Five different models (SQ, EP/NBD, M-RF, EM-RF, and FWLS) were evaluated over six testing periods, each a quarter apart, starting from T = 2020-06-01. At \(T=\) 2020-06-01, several brands experienced severe economic turbulence due to the COVID-19 pandemic. Although our model is not designed to anticipate exogenous events, we demonstrate that our approach consistently outperforms other forecasting alternatives in the face of such challenges.

Fig. 7
figure 7

Comparison of TR-PE between the SQ, EP/NBD, M-RF, EM-RF, and FWLS models across twelve retail brands over six evaluation periods

Figure 6 shows that all predictive models outperform the status-quo model nearly always, with EM-RF and FWLS consistently yielding the lowest MAE. Compared to M-RF, EM-RF reduces the MAE by an average of 8.8%, and FWLS further reduces it by 4%. Overall, the best-performing model, FWLS, outperforms the SQ model by 37.27% and the EP/NBD model by 21.57% on average. Notably, a consistent trend in model performance is observed across brands, irrespective of the testing period. Figure 7 displays the performance comparison in total revenue percentage error. While no single approach emerges as the best in every scenario, predictions using EM-RF and FWLS rarely result in large errors (> 50%). Figure 8 presents the performance comparison in terms of Spearman’s correlation coefficients. M-RF, EM-RF, and FWLS perform similarly, as their predicted rankings are highly correlated, resulting in significantly higher Spearman’s correlation coefficients (0.37) compared to EP/NBD (0.32) and SQ (0.27). Tables 2, 3, and 4 summarize the MAE, TR-PE, and Spearman’s correlation coefficient for each model in every testing period, respectively.

Fig. 8
figure 8

Comparison of Spearman’s correlation coefficients between the SQ, EP/NBD, M-RF, EM-RF, and FWLS models across twelve retail brands over six evaluation periods

Table 2 Mean absolute error of CLV predictions using five different models, evaluated in six testing periods, averaged across the twelve retail brands
Table 3 Total revenue percentage error of CLV predictions using five different models, evaluated in six testing periods, averaged across the twelve retail brands
Table 4 Spearman’s correlation coefficient of CLV predictions using five different models, evaluated in six testing periods, averaged across the twelve retail brands

We have observed that CLV modeling poses more challenges for brands with low retention rates.

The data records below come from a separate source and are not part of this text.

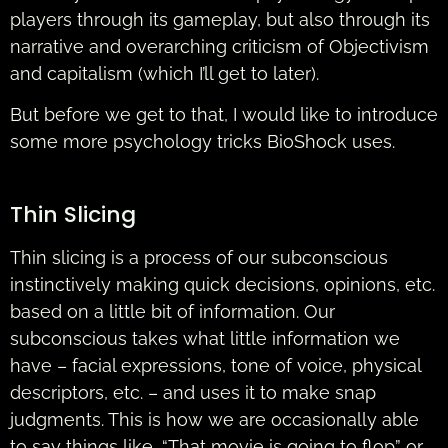
players through its gameplay, but also through its
narrative and overarching criticism of Objectivism
and capitalism (which I’ll get to later).
But before we get to that, I would like to introduce
some more psychology tricks BioShock uses.
Thin Slicing
Thin slicing is a process of our subconscious
instinctively making quick decisions, opinions, etc.
based on a little bit of information. Our
subconscious takes what little information we
have – facial expressions, tone of voice, physical
descriptors, etc. – and uses it to make snap
judgments. This is how we are occasionally able
to say things like, “That movie is going to flop” or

In such scenarios, leveraging CLV predictions can empower brands to identify and reengage churned customers. Figure 9 illustrates the relationship between a brand’s retention rate and each predictive model’s MAE performance improvement over the status-quo model. Generally, the predictive models, especially the two RF-based ones (M-RF and EM-RF), offer greater improvement when a brand’s retention rate is lower. We didn’t observe strong correlations in other aspects of the data.

Fig. 9
figure 9

The relationship between MAE and a brand’s retention rate from the latest evaluation period

7 Conclusions

Our modeling approach focuses on three main strategies to consistently achieve state-of-the-art predictive performance over time across a diverse set of retail brands: 1) feature engineering that leverages high-cardinality categorical data such as demographics and product purchase history using encoders and embeddings; 2) an enhanced multi-stage CLV model designed to improve the interlinked modeling challenges of customer churn and CLV. In our backtesting results, this model consistently outperforms both a widely-used statistical model and a traditional Random Forest model, especially for brands with high price points and low retention rates; 3) feature-weighted linear stacking, which ensembles discriminative and generative models at the individual level, leading to further reduction in mean absolute error. Each of these methods has been tested, deployed, and is continuously monitored within a general ML system that was developed with two primary design considerations: 1) an infrastructure that abstracts input data, model settings, and computational resources through a configuration layer; 2) and longitudinal stability monitoring to ensure the consistent delivery of high-quality predictions and to maintain customer trust.